The Franzen of It All: ‘Purity’ and the Great American Novelist – by Brian Phillips, Grantland

“It’s ironic, I guess, that the strangeness, alienation, and terror that Franzen (sort of) wants to chronicle are busy revealing themselves all day long on the Internet, which Franzen is so determined to reject. An hour on Twitter is a more harrowing and affirming plunge into the ocean of the age than three days reading Purity.” 

Flag designs a national disgrace – by Karl Puschmann, New Zealand Herald

“It's nothing short of a national disgrace that the same flag clipart eats up half of the available final slots. The FCC should have picked one and put another option forward. Preferably one that didn't suck. Is it too late to make this happen? Can we, I don't know, hikoi or something? Too difficult? Ah well, some snarky tweets will have to suffice.”

The Most Timeless Songs of All-Time – by Matt Daniels, Polygraph

“Lana Del Ray’s ‘Young and Beautiful’ and Arctic Monkey’s’ Do I Wanna Know’ look like modern equivalents of ‘At Last’: little commercial success on its release, but steady growth over time. Today in 2015, both tracks are at parity with ‘Royals’ and ‘Get Lucky’, and you’d probably never guess it.”

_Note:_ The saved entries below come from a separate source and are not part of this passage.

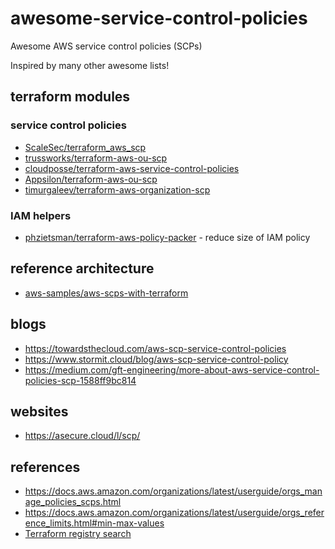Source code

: # awesome-service-control-policies
Awesome AWS service control policies (SCPs)

Inspired by many other awesome lists!

## terraform modules

### service control policies

- [ScaleSec/terraform_aws_scp](https://github.com/ScaleSec/terraform_aws_scp)
- [trussworks/terraform-aws-ou-scp](https://github.com/trussworks/terraform-aws-ou-scp)
- [cloudposse/terraform-aws-service-control-policies](https://github.com/cloudposse/terraform-aws-service-control-policies)
- [Appsilon/terraform-aws-ou-scp](https://github.com/Appsilon/terraform-aws-ou-scp)
- [timurgaleev/terraform-aws-organization-scp](https://github.com/timurgaleev/terraform-aws-organization-scp)

### IAM helpers

- [phzietsman/terraform-aws-policy-packer](https://github.com/phzietsman/terraform-aws-policy-packer) - reduce size of IAM policy

## reference architecture

- [aws-samples/aws-scps-with-terraform](https://github.com/aws-samples/aws-scps-with-terraform)

## blogs

- https://towardsthecloud.com/aws-scp-service-control-policies
- https://www.stormit.cloud/blog/aws-scp-service-control-policy
- https://medium.com/gft-engineering/more-about-aws-service-control-policies-scp-1588ff9bc814

## websites

- https://asecure.cloud/l/scp/

## references

- https://docs.aws.amazon.com/organizations/latest/userguide/orgs_manage_policies_scps.html
- https://docs.aws.amazon.com/organizations/latest/userguide/orgs_reference_limits.html#min-max-values
- [Terraform registry search](https://registry.terraform.io/search/modules?q=scp)

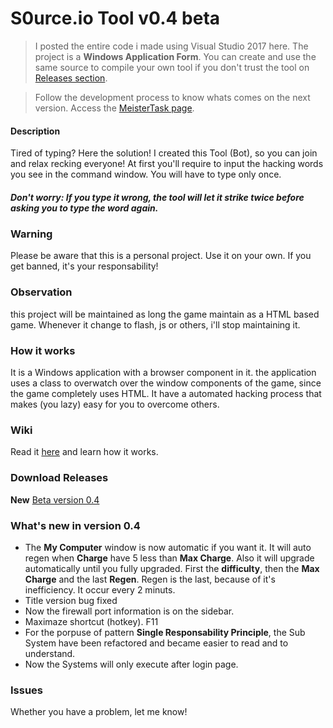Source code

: # S0urce.io Tool v0.4 beta
> I posted the entire code i made using Visual Studio 2017 here. The project is a **Windows Application Form**. You can create and use the same source to compile your own tool if you don't trust the tool on [Releases section](https://github.com/plinio-jrm/S0urce.io-Tool/releases "Releases").

> Follow the development process to know whats comes on the next version. Access the [MeisterTask page](https://www.meistertask.com/app/project/xXlUDrFS/s0urce-io-tool "Development process").

#### Description
Tired of typing? Here the solution! I created this Tool (Bot), so you can join and relax recking everyone! At first you'll require to input the hacking words you see in the command window. You will have to type only once. 
##### Don't worry: If you type it wrong, the tool will let it strike twice before asking you to type the word again.

### Warning
Please be aware that this is a personal project. Use it on your own. If you get banned, it's your responsability!

### Observation
this project will be maintained as long the game maintain as a HTML based game. Whenever it change to flash, js or others, i'll stop maintaining it.

### How it works
It is a Windows application with a browser component in it. the application uses a class to overwatch over the window components of the game, since the game completely uses HTML. It have a automated hacking process that makes (you lazy) easy for you to overcome others.

### Wiki
Read it [here](https://github.com/plinio-jrm/S0urce.io-Tool/wiki "S0urce.io Tool Wiki") and learn how it works.

### Download Releases
**New** [Beta version 0.4](https://github.com/plinio-jrm/S0urce.io-Tool/releases/tag/v0.4-beta "Download Beta version 0.4")

### What's new in version 0.4
* The **My Computer** window is now automatic if you want it. It will auto regen when **Charge** have 5 less than **Max Charge**. Also it will upgrade automatically until you fully upgraded. First the **difficulty**, then the **Max Charge** and the last **Regen**. Regen is the last, because of it's inefficiency. It occur every 2 minuts.
* Title version bug fixed
* Now the firewall port information is on the sidebar.
* Maximaze shortcut (hotkey). F11
* For the porpuse of pattern **Single Responsability Principle**, the Sub System have been refactored and became easier to read and to understand.
* Now the Systems will only execute after login page.

### Issues
Whether you have a problem, let me know! 
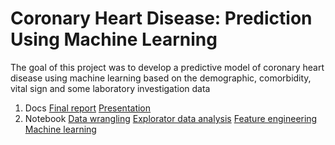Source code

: # Coronary Heart Disease: Prediction Using Machine Learning
The goal of this project was to develop a predictive model of coronary heart disease using machine learning based on the demographic, comorbidity, vital sign and some laboratory investigation data
1. Docs
[Final report](https://github.com/spiya/Coronary_heart_disease_prediction/blob/main/Report_Final.pdf)
[Presentation](https://github.com/spiya/Coronary_heart_disease_prediction/blob/main/Presentation_final.pdf)
2. Notebook
[Data wrangling](https://github.com/spiya/Coronary_heart_disease_prediction/blob/main/notebook/01_Data_wrangling.ipynb)
[Explorator data analysis](https://github.com/spiya/Coronary_heart_disease_prediction/blob/main/notebook/02_EDA.ipynb)
[Feature engineering](https://github.com/spiya/Coronary_heart_disease_prediction/blob/main/notebook/03_Feature_engineering.ipynb)
[Machine learning](https://github.com/spiya/Coronary_heart_disease_prediction/blob/main/notebook/04_Modelling.ipynb)

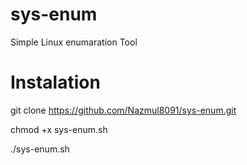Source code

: # sys-enum
Simple Linux enumaration Tool

# Instalation

git clone https://github.com/Nazmul8091/sys-enum.git

chmod +x sys-enum.sh

./sys-enum.sh
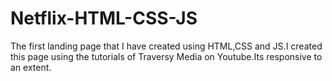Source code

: # Netflix-HTML-CSS-JS

The first landing page that I have created using HTML,CSS and JS.I created this page using the tutorials of Traversy Media on Youtube.Its responsive to an extent.

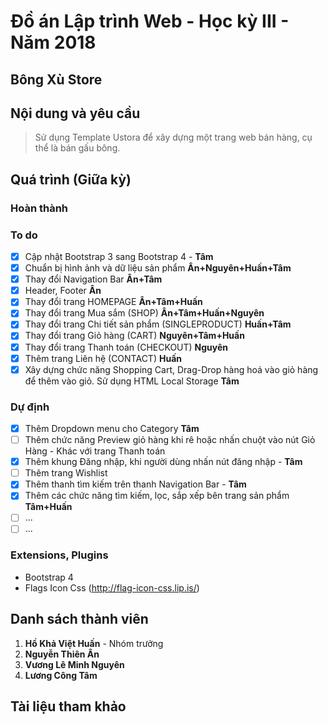 # Đồ án Lập trình Web - Học kỳ III - Năm 2018
## Bông Xù Store

## Nội dung và yêu cầu
> Sử dụng Template Ustora để xây dựng một trang web bán hàng, cụ thể là bán gấu bông.

## Quá trình (Giữa kỳ)
### Hoàn thành

### To do
- [x] Cập nhật Bootstrap 3 sang Bootstrap 4 - **Tâm**
- [x] Chuẩn bị hình ảnh và dữ liệu sản phẩm **Ân+Nguyên+Huấn+Tâm**
- [x] Thay đổi Navigation Bar **Ân+Tâm**
- [x] Header, Footer **Ân**
- [x] Thay đổi trang HOMEPAGE **Ân+Tâm+Huấn**
- [x] Thay đổi trang Mua sắm (SHOP) **Ân+Tâm+Huấn+Nguyên**
- [x] Thay đổi trang Chi tiết sản phẩm (SINGLEPRODUCT) **Huấn+Tâm**
- [x] Thay đổi trang Giỏ hàng (CART) **Nguyên+Tâm+Huấn**
- [x] Thay đổi trang Thanh toán (CHECKOUT) **Nguyên**
- [x] Thêm trang Liên hệ (CONTACT) **Huấn**
- [x] Xây dựng chức năng Shopping Cart, Drag-Drop hàng hoá vào giỏ hàng để thêm vào giỏ. Sử dụng HTML Local Storage **Tâm**

### Dự định
- [x] Thêm Dropdown menu cho Category **Tâm**
- [ ] Thêm chức năng Preview giỏ hàng khi rê hoặc nhấn chuột vào nút Giỏ Hàng - Khác với trang Thanh toán
- [x] Thêm khung Đăng nhập, khi người dùng nhấn nút đăng nhập - **Tâm**
- [ ] Thêm trang Wishlist
- [x] Thêm thanh tìm kiếm trên thanh Navigation Bar - **Tâm**
- [x] Thêm các chức năng tìm kiếm, lọc, sắp xếp bên trang sản phẩm **Tâm+Huấn**
- [ ] ...
- [ ] ...
### Extensions, Plugins
- Bootstrap 4
- Flags Icon Css (http://flag-icon-css.lip.is/)
  
## Danh sách thành viên
1. **Hồ Khả Việt Huấn** - Nhóm trưởng
2. **Nguyễn Thiên Ân**
3. **Vương Lê Minh Nguyên**
4. **Lương Công Tâm**

## Tài liệu tham khảo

Chimamanda Ngozi Adichie and Zadie Smith on Race, Writing, and Relationships – New York Public Library

“It took me a while to realize I really didn't like the Mills and Boon format, where the man decides. It's sort of the destiny of the relationship is in the hands of the man. And it's okay as well if they meet and don't like each other, then he grabs her at some point and she melts. You know that idea that a woman can't own her sexuality, can't own her choices? So this is the anti-Mills and Boon in many ways. The women in my world don't have to wait because they're women.”